Update the records from the line containing "first. Answer as HH:MM." through the line containing "12:45 PM to 2:15 PM, 1 hour 30 minutes" by replacing "end time" with "finish time", leaving everything else unchanged, and give back only those lines.

** Start of Information provided **

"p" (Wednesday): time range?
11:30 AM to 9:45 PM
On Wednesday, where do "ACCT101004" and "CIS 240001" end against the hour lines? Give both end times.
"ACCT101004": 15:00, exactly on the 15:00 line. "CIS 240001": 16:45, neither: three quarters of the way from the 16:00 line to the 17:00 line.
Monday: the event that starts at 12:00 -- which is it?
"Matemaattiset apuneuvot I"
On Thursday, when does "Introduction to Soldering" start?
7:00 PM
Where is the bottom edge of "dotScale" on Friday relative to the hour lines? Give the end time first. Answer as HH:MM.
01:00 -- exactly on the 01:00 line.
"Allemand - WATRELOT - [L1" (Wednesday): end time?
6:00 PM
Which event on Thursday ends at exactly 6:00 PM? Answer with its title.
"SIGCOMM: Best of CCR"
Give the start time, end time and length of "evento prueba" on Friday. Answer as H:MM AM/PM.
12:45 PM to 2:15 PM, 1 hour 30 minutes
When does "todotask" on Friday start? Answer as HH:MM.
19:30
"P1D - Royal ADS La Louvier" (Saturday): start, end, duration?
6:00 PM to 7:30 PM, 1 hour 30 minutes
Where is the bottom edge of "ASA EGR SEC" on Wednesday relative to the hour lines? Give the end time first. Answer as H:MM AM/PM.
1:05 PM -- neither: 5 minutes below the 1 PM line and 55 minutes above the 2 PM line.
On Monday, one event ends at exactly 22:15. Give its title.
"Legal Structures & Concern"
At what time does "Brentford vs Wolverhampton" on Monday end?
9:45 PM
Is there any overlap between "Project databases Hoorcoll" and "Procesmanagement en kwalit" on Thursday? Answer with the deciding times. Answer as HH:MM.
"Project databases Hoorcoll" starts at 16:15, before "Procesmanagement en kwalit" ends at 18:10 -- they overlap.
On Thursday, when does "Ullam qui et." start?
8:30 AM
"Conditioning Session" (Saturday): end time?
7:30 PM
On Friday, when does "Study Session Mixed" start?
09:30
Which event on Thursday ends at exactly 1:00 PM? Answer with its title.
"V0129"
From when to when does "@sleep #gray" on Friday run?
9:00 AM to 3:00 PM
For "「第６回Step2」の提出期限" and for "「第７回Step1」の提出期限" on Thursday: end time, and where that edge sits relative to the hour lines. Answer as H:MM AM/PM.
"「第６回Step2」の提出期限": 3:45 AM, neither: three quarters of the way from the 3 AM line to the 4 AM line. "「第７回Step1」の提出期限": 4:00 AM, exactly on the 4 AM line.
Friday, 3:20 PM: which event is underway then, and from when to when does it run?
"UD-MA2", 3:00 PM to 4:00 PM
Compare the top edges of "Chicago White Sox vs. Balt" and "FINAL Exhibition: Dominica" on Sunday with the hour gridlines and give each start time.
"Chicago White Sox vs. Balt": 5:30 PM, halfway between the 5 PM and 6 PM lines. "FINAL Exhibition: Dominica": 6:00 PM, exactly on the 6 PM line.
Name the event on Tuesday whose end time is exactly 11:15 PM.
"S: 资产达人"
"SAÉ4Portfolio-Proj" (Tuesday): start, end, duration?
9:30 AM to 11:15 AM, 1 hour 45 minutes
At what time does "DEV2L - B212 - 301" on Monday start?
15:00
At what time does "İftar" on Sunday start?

** End of Information provided **

Correct answer |
Where is the bottom edge of "dotScale" on Friday relative to the hour lines? Give the finish time first. Answer as HH:MM.
01:00 -- exactly on the 01:00 line.
"Allemand - WATRELOT - [L1" (Wednesday): finish time?
6:00 PM
Which event on Thursday ends at exactly 6:00 PM? Answer with its title.
"SIGCOMM: Best of CCR"
Give the start time, finish time and length of "evento prueba" on Friday. Answer as H:MM AM/PM.
12:45 PM to 2:15 PM, 1 hour 30 minutes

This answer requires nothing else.